Üç beş beyin ötede düşüncelerim, sıkışmış yatağımın ucundaki rafta bir kitabın arasında. Sarı sayfaların yırtık uçlarında mürekkepleri doluşmuş harflerin. Ne bir resme benziyor, ne de bir yazıya. Neye benzediği çok da mühim değil, zaten karanlık. Kokusunu alsam, sayfaları çevirdiğimde tenime esen güney rüzgârlarının bıraktığı sesi işitsem yeter.
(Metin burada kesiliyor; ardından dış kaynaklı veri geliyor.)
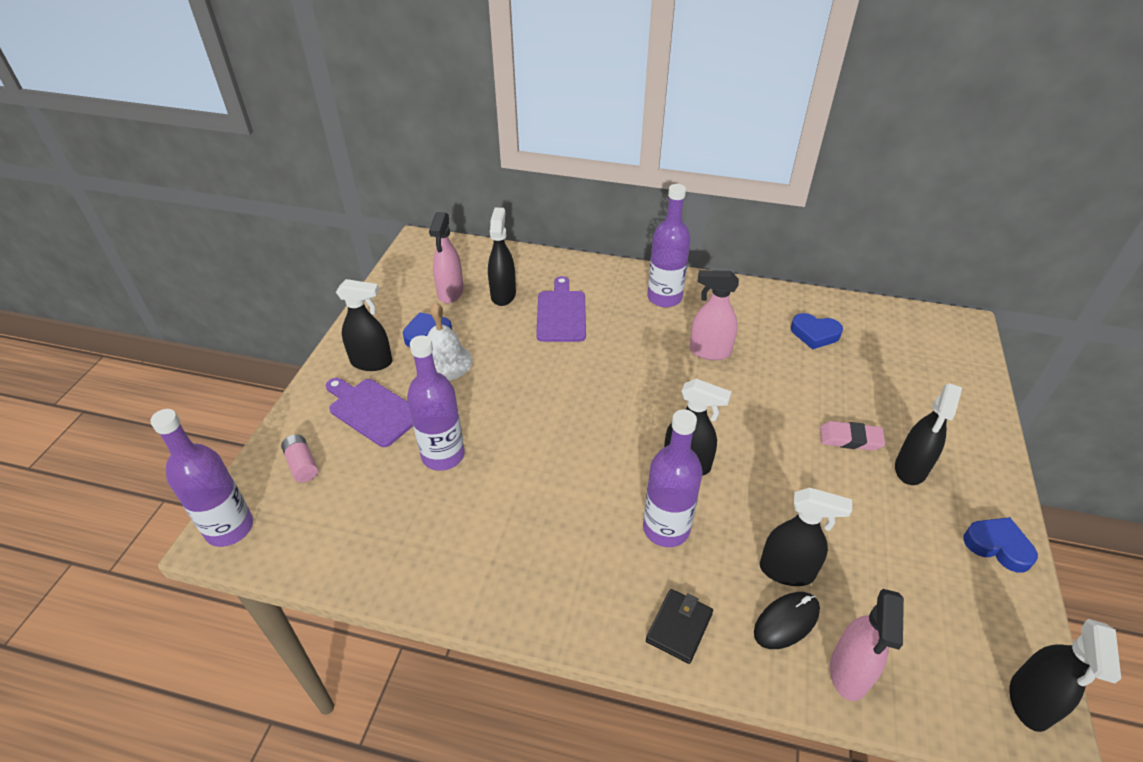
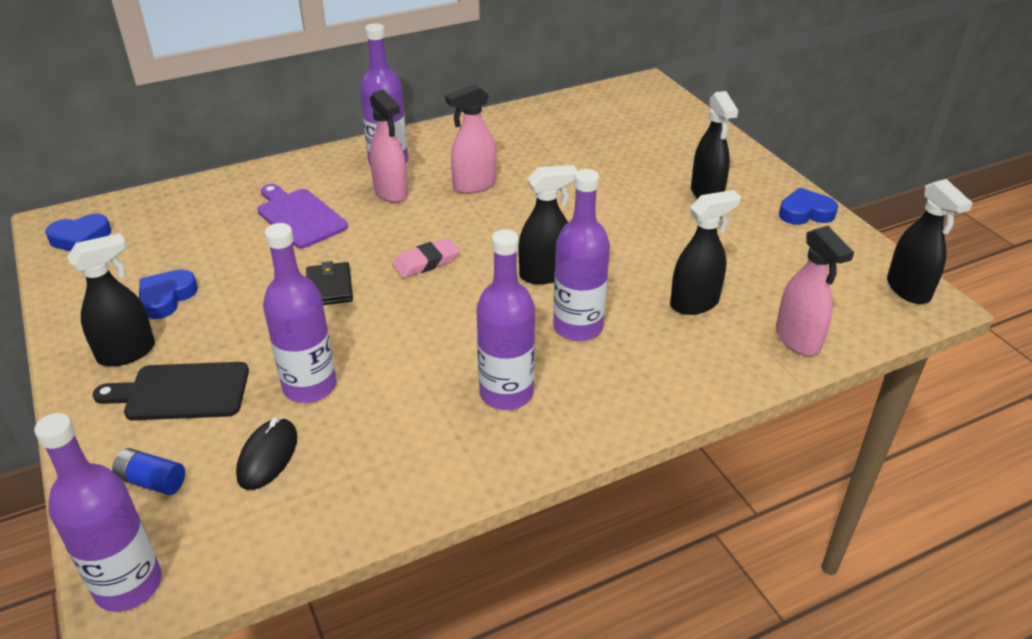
camera: 40 degrees left, 5 degrees down
pink battery [281,435,318,483] -> blue battery [112,448,185,495]
purple cutting board [326,378,413,447] -> black cutting board [92,362,249,420]
white bell [427,302,472,380] -> none
pink spray bottle [429,212,463,303] -> pink spray bottle moved to [370,89,408,203]
black spray bottle [488,208,516,306] -> none
black wallet [646,589,713,664] -> black wallet moved to [306,261,353,305]
black mouse [754,592,820,649] -> black mouse moved to [236,418,297,490]
blue heart [791,313,843,350] -> blue heart moved to [45,214,111,251]
pink eraser [820,421,885,451] -> pink eraser moved to [392,238,459,278]
none -> purple bottle [476,229,535,410]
Ben anlamıştım demek, sanırım en kötüsüydü. Bodoslama atladım konuya kusura bakma sayın okur. Farkında mısın, ne kadar benzediğimizin? Sen okumaya başladığında bu yazıyı birinci paragrafla ikinci paragrafın uyuşmazlığını anlamaya çalışırken, ben her yılın aynı ayında terkedilmenin anlamını çıkarmaya çalışıyorum. Öyle anlamlar çıkarıyorum ki, sana yüklediğim anlamlar yok oluyor. Dur konumuz bu değil, o kadar da benzemiyoruz. Sen bu yazıyı her okuduğunda ben bir birayı daha devirmiş, güzel semtimizin Deli Erkan’ı ile bankta sabahlamış olacağım. Sana bir sır vereyim mi sevgilim? Sen beni yine aynı ayın aynı gününde terk ettin. Beni de bu mevsimler bitirdi işte. Aynı şarkının ezgilerinde dans eder miydin benimle yoksa hep ‘’es’’ mi geçerdin ben nakarattayken? Haberim mi yoktu? Kusura bakma kalbin avuçlarımda sanmıştım. Neyse ki benimki ayakların altındaymış. Konuşamıyor musun okurken, seslenmek istediğinde gözlerinin sınırlı hareketinden başka kaçacak bir yerin yok mu? Önce sol, sonra sağ. Belki biraz gözyaşı, ne dersin? Yok, zannetmiyorum. O kadar da değildir. Niye buradasın hala, neden satırlarımda dans ediyorsun? Neden düşmüyorsun şu satırın sonundan aşağı? Artık gözlerin sağdan sola kaymaktan vazgeçsin. Bırak gideyim, dökülsün harfler, bulansın sarı sayfalara. Ne resim, ne de harf. Hiçbir şey kalmasın senden. Üç beş beyin ötede dedim ya düşüncelerim, kaldır ayaklarını! Kalbimi almaya geldim.